A Copa do Mundo terá um impacto limitado na economia brasileira

Segundo a agência Moody's, o evento beneficia setores como alimentação e hotelaria por um período curto A expectativa é receber 300.000 turistas, a metade da projeção inicial

Arena Corinthians em Itaquera (São Paulo).
Arena Corinthians em Itaquera (São Paulo).BOSCO MARTIN

O grande sonho dos brasileiros com a realização da Copa do Mundo de Futebol, que começa no dia 12 de junho, está caminhando para se tornar uma realidade muito mais modesta, especialmente em novos negócios gerados e na atração de turistas que fazem gastos mais elevados. De acordo com um relatório divulgado nesta segunda-feira pela agência de classificação de risco Moody´s, por exemplo, o impacto do evento vai durar pouco para os ramos de alimentação e bebidas, hotelaria, aluguel de carros, tevê por assinatura e publicidade.

Mas essa percepção não é nova para quem lida diretamente com os negócios que deveriam ter sido alavancados pelo Mundial. Na avaliação de José Wagner Ferreira, presidente da Academia Brasileira de Eventos e Turismo, do total de 600.000 a 700.000 turistas esperados num primeiro momento, deverão chegar ao país no máximo 300.000 pessoas. “A maioria vinda de países limítrofes, como Argentina, Paraguai e Uruguai”, diz. Segundo Ferreira, apenas as cidades do Rio de Janeiro e Fortaleza estarão próximas do uso total da capacidade hoteleira. “Em São Paulo, para você ter ideia de como o evento não será nenhum estrondo, a ocupação deve ficar em torno de 60%.”
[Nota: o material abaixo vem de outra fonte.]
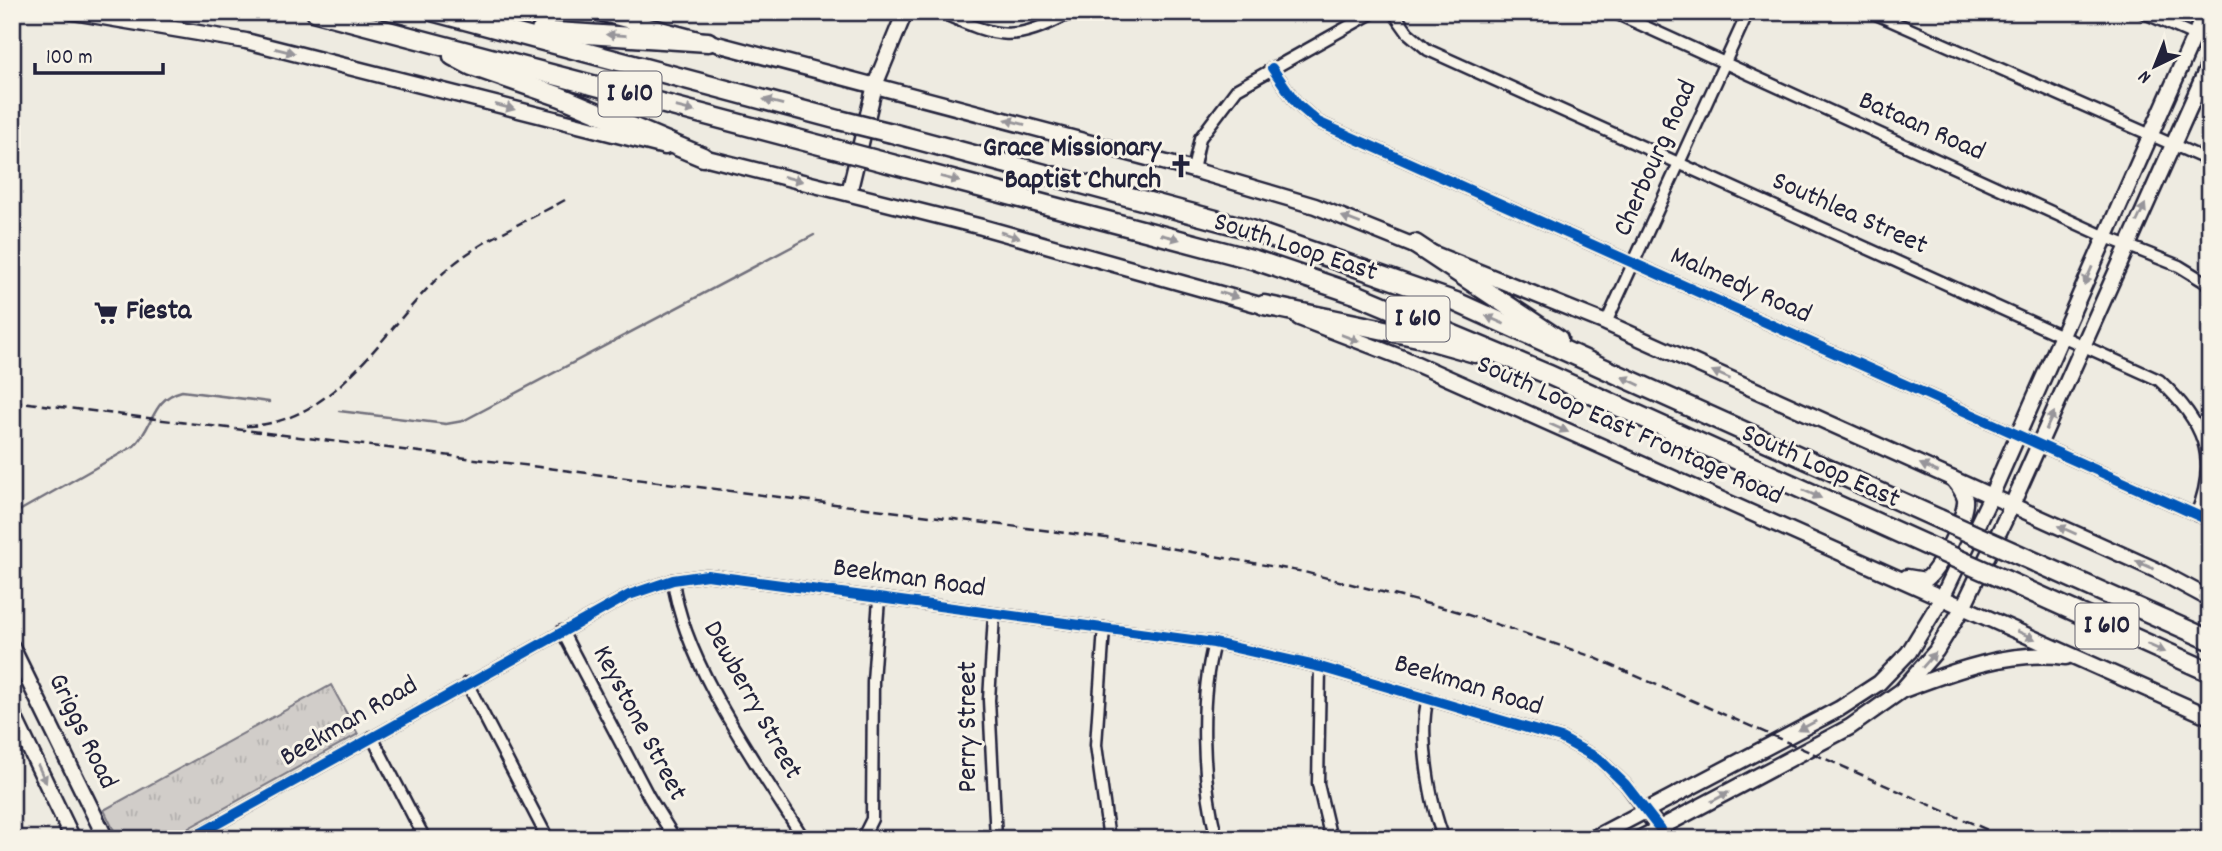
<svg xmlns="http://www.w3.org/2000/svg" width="2222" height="851" font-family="Dekko,sans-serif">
<defs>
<pattern id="park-tufts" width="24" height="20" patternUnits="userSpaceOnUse" patternTransform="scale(1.75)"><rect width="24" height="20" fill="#d1cdc9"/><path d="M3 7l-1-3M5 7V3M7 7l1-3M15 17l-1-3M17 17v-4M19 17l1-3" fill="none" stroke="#b3b0ae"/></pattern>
</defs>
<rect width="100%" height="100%" fill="#eeebe1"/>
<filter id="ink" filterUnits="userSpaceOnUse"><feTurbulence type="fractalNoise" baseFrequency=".0143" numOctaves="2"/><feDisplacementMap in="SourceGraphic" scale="14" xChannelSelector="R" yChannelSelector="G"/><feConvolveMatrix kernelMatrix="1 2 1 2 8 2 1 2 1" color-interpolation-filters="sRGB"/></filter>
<g filter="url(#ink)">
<path fill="url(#park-tufts)" stroke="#7a7882" stroke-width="2" d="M 331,685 L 358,734 L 169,839 L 118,839 L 104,810 Z"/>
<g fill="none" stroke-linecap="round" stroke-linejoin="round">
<g stroke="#716f7b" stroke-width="2.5">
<path d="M 339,411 L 446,424 L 463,421 L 814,235"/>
<path d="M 12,515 L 134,446 C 155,425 151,399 182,391 L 269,402"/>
</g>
<g stroke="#22223b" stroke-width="15">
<g id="street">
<path d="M 940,12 C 1000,39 1013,43 1072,12"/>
<path d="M 1393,12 L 1408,33 L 1428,50 L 2159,380 C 2203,421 2220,457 2196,515"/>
<path d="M 1613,12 L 2106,237 L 2179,266 L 2210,285"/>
<path d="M 1871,12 L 2210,161"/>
<path d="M 2142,12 L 2210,42"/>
<path d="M 1272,68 L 1297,104 L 1318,122 L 2210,521"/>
<path d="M 1193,170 L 1200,138 L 1237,89 L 1374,12"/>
<path d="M 1606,323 L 1748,12"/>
<path d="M 673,580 C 683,662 759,768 804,839"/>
<path d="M 994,615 L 989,700 L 996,839"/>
<path d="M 1104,628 L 1096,745 L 1109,839"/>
<path d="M 562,631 L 649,797 L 675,839"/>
<path d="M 1214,643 C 1199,699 1202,783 1217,839"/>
<path d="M 1320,667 L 1318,784 L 1331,839"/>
<path d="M 467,683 L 548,839"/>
<path d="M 1428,698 C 1418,733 1430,804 1444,839"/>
<path d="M 372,737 L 425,839"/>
<path d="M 190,839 L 629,595 L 673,580 L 707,575 L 1214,643 L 1320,667 L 1561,738 L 1599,759 L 1625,784 L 1645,811"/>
<path d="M 862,839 L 872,819 L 873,681 L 879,599"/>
</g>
</g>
<g stroke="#22223b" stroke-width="19">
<g id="secondary">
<path d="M 73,12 L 246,41 L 665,147"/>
<path d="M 596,12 L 1193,170 L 1315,206 L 1606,323 L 2156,570 L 2210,599"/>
<path d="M 695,155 L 982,227 L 1274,309"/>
<path d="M 849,193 L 875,85 L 905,12"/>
<path d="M 1299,318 L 1403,358 L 2210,717"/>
<path d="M 1907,577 L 1925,580 C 1939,572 1967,515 1965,499 C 1963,491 1958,485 1953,479"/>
<path d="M 12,647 L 106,839"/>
<path d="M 1906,689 C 1956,670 2010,650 2066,657"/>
<path d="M 12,712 L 73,839"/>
<path d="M 1645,811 L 1669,839"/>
<path d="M 1592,839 L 1839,709 L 1879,683 L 1909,652 L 1942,598 L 1991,496 L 2205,12"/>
<path d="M 1639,839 L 1850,727 L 1901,691 L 1936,651 L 1963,607 L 2012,505 L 2210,62"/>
</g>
</g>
<g stroke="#22223b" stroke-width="23">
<g id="highway">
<path d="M 316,12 L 831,148"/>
<path d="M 435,12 L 839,120"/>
<path d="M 541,31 L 708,42"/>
<path d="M 453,56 L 472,66 L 561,97 L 703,157"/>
<path d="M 892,133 L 1242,227 L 1456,302 L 1939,519"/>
<path d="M 884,162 L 1255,260 L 1358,295 L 1547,374 L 1928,546"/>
<path d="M 1415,244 L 1558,339"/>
<path d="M 1264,305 L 1418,337 L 1475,353"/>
<path d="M 2015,553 L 2210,640"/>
<path d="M 2005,580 L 2210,672"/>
</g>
</g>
<use href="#street" stroke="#f7f3e8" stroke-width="10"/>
<use href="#secondary" stroke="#f7f3e8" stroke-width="14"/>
<use href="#highway" stroke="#f7f3e8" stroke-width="18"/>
<g stroke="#22223b" stroke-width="2.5" stroke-dasharray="10 5" stroke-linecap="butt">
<path d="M 12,401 L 1130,541 L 1304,572 L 1456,611 L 1523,633 L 1593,657 L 2008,839"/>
<path d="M 246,426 C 341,424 386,321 450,267 C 483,239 527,221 565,200"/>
</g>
<g stroke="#22223b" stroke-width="23" stroke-linecap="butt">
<g id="highway-bridge">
<path d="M 839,120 L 892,133"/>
<path d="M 831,148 L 884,162"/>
<path d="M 1939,519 L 2015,553"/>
<path d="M 1928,546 L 2005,580"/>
</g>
</g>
<use href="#highway-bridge" stroke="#f7f3e8" stroke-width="18"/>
<g stroke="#f7f3e8" stroke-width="15">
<g id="cycleway">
<path d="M 1272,68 L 1297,104 L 1318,122 L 2210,521"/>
<path d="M 190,839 L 629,595 L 673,580 L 707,575 L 1214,643 L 1320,667 L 1561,738 L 1599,759 L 1625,784 L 1660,829"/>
</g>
</g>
<use href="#cycleway" stroke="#0057b8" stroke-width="10"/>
</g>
<defs><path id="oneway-solid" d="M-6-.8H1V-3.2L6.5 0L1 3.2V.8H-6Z" transform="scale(1.75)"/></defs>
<g fill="#97959a">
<use href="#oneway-solid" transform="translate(616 35) rotate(-177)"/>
<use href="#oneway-solid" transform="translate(285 51) rotate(14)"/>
<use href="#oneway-solid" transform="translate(773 102) rotate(-165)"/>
<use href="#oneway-solid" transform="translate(505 107) rotate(15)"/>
<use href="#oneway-solid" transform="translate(685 109) rotate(15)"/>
<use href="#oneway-solid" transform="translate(1015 122) rotate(-165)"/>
<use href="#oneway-solid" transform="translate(793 179) rotate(14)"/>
<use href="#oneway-solid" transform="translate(950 179) rotate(15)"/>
<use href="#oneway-solid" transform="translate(2141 213) rotate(-65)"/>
<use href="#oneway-solid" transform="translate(1351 220) rotate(-159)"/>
<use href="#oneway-solid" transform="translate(1010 235) rotate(17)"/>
<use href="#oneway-solid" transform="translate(1170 237) rotate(15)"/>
<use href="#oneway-solid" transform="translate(2088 276) rotate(114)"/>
<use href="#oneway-solid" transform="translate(1229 295) rotate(16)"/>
<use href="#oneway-solid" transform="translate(1495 320) rotate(-156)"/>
<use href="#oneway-solid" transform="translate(1350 338) rotate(21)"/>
<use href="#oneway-solid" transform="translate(1721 375) rotate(-156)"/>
<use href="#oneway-solid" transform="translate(1631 381) rotate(-155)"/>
<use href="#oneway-solid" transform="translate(2050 421) rotate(-65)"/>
<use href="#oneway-solid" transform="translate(1559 428) rotate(24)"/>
<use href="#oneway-solid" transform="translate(1929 468) rotate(-156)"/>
<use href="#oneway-solid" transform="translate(1812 494) rotate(24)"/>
<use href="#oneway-solid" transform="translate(2067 530) rotate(-156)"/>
<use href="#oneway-solid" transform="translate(2145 565) rotate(-156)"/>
<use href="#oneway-solid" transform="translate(2026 635) rotate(24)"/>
<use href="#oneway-solid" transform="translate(2156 648) rotate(24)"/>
<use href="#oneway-solid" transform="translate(1929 660) rotate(-49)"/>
<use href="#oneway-solid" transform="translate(1807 726) rotate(152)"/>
<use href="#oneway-solid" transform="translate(42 774) rotate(65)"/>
<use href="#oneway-solid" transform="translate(1720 797) rotate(-29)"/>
</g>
</g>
<defs>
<g id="church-bare" transform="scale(1.89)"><path d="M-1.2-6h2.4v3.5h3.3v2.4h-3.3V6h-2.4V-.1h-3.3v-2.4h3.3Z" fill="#22223b" stroke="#f7f3e8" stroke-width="2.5" paint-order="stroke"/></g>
<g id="supermarket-bare" transform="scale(1.89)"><path d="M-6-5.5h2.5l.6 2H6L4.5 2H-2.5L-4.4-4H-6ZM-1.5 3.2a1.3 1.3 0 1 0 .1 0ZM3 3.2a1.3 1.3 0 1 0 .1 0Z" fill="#22223b" stroke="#f7f3e8" stroke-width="2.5" paint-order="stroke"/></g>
</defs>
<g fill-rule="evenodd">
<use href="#church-bare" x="1181" y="166"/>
<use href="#supermarket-bare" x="106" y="313"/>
</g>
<g text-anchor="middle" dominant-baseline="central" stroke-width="6" stroke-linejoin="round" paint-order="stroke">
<g fill="#f7f3e8" stroke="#62616f" stroke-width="2">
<rect x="598.5" y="71.5" width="63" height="45" rx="5"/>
<rect x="1386.5" y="296.5" width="63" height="45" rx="5"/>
<rect x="2075.5" y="603.5" width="63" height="45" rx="5"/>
</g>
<g font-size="26" font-weight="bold" fill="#22223b">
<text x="630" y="94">I 610</text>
<text x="1418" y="319">I 610</text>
<text x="2107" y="626">I 610</text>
</g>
<g font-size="28" fill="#22223b" stroke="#f7f3e8">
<text transform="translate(1921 128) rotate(24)">Bataan Road</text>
<text transform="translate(1657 159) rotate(-66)">Cherbourg Road</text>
<text transform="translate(1849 215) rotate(24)">Southlea Street</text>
<text transform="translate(1295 249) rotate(18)">South Loop East</text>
<text transform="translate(1740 287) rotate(24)">Malmedy Road</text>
<text transform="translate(1629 432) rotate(24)">South Loop East Frontage Road</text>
<text transform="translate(1820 468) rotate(24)">South Loop East</text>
<text transform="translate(909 580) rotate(8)">Beekman Road</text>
<text transform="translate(1468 687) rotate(17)">Beekman Road</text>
<text transform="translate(751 701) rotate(61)">Dewberry Street</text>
<text transform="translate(350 723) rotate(-30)">Beekman Road</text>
<text transform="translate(638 724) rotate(62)">Keystone Street</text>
<text transform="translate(970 727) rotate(-90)">Perry Street</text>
<text transform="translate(81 732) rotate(64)">Griggs Road</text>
</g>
<g font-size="28" font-weight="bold" fill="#22223b" stroke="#f7f3e8" text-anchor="end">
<text x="1161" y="150">Grace Missionary<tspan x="1161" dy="32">Baptist Church</tspan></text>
<text x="126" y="313" text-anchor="start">Fiesta</text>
</g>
</g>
<rect width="2222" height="851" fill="none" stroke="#f7f3e8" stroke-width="42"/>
<rect x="21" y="21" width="2180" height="809" fill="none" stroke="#22223b" stroke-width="2.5" filter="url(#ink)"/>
<g transform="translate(2155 66) rotate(223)" stroke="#f7f3e8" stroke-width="5" paint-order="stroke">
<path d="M0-5L12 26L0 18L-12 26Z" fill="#22223b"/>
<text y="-10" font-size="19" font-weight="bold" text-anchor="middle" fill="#22223b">N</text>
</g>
<path d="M35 63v10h128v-10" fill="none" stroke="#22223b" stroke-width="3.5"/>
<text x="46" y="63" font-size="21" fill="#22223b" stroke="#f7f3e8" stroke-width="5" paint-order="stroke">100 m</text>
</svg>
E a situação prevista para as empresas de aviação também não é positiva. A taxa de ocupação média até o final de janeiro de 2014, levantada pela Agência Nacional de Aviação Civil (Anac), era de apenas 10% dos bilhetes vendidos para as 12 cidades-sede e para Campinas e São José dos Campos, que também foram incluídas por causa da proximidade com São Paulo. “Não só no Brasil, mas em todos os locais que sediam um evento como a Copa, as viagens corporativas ficam à mingua nos dias de jogos. Nenhuma empresa lúcida vai agendar um Congresso, por exemplo, numa cidade no mesmo período de uma partida de uma etnia bem representada no Brasil, como a espanhola ou a portuguesa”, afirma Ferreira, que já foi diretor da TAM e presidente da Webjet. A expectativa de Ferreira é que o ramo de aviação cresça de 6,5% a 7,5% em 2014, uma média inferior ao crescimento de dois dígitos que prevaleceu durante vários anos no setor.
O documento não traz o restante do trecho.